_ASSIGNMENT 1:_ For each statement, decide whether it agrees with the estate planning text, and answer yes or no along with the words from the text that decide it, quoted exactly. (a) A Will has no effect until the person who made it passes away. (b) A Representation Agreement covers legal and financial affairs. (c) If a person passes away without a Will, their assets are transferred according to fixed rules.
_ASSIGNMENT 2:_ Reproduce the estate planning text word for word, covering everything from "Your Will doesn’t" down to "and living arrangements.".

---------- DOCUMENT TEXT

AA good estate plan prepares for two matters: planning for death, and incapacity planning. A Will is essentially a set of instructions for what to do when you pass away, and who is responsible for doing them. Accordingly, most estate plans will start with creating a Will.
Your Will doesn’t do anything until you actually pass away. So, in the event that you become mentally incompetent, what then? In order to plan for incapacity, you typically want two documents: An Enduring Power of Attorney that covers legal and financial affairs, and a Representation Agreement that covers healthcare, personal care and living arrangements.

Q
Does everyone need a will?
AMost people should have Wills, but there are exceptions. If you pass away without a Will, your assets will be transferred according to fixed rules. It might not make sense for you to make a Will if you aren’t going to change what would happen to your assets under the fixed rules.

--------------------
---------- SUPPLIED DATA

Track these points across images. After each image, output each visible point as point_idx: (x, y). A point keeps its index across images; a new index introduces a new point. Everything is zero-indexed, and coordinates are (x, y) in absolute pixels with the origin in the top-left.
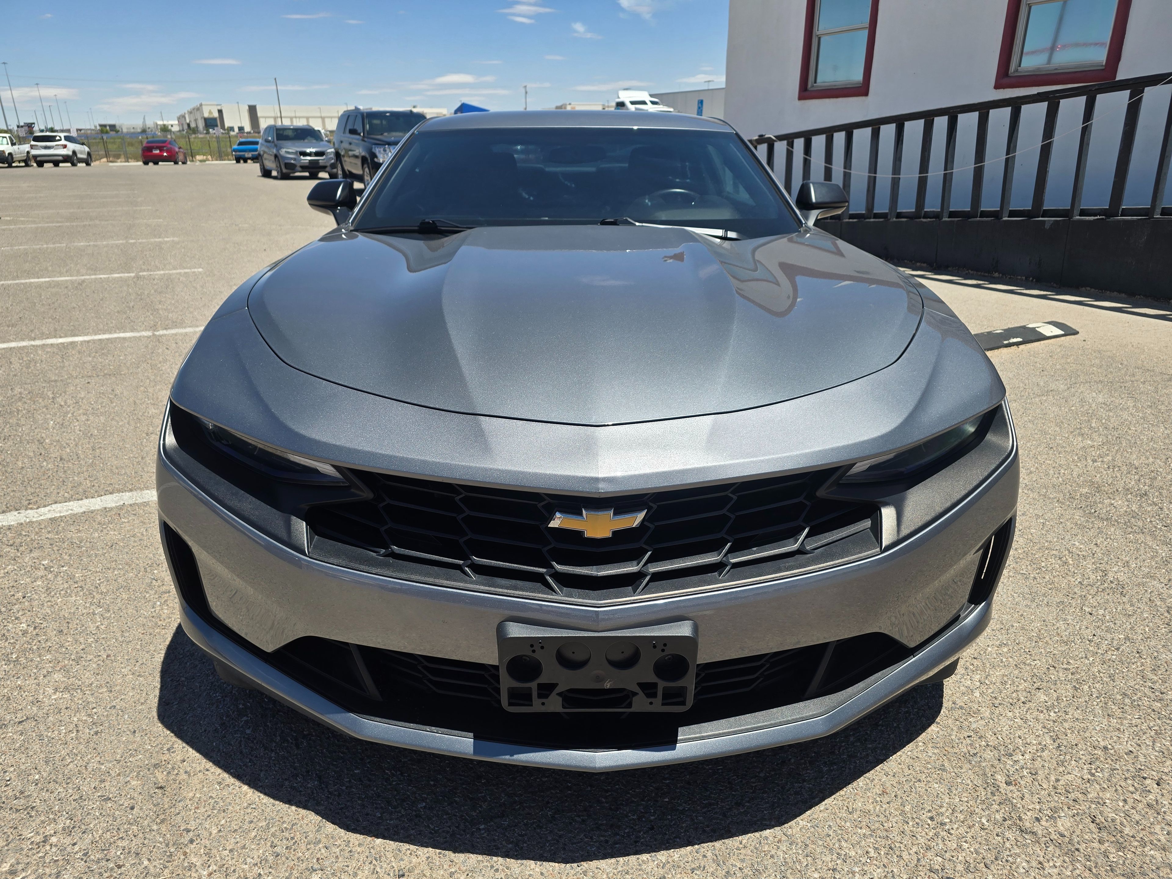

--------------------

_WRITTEN SOLUTION 1:_
(a) Yes: "Your Will doesn’t do anything until you actually pass away."
(b) No: "a Representation Agreement that covers healthcare, personal care and living arrangements."
(c) Yes: "If you pass away without a Will, your assets will be transferred according to fixed rules."

_WRITTEN SOLUTION 2:_
Your Will doesn’t do anything until you actually pass away. So, in the event that you become mentally incompetent, what then? In order to plan for incapacity, you typically want two documents: An Enduring Power of Attorney that covers legal and financial affairs, and a Representation Agreement that covers healthcare, personal care and living arrangements.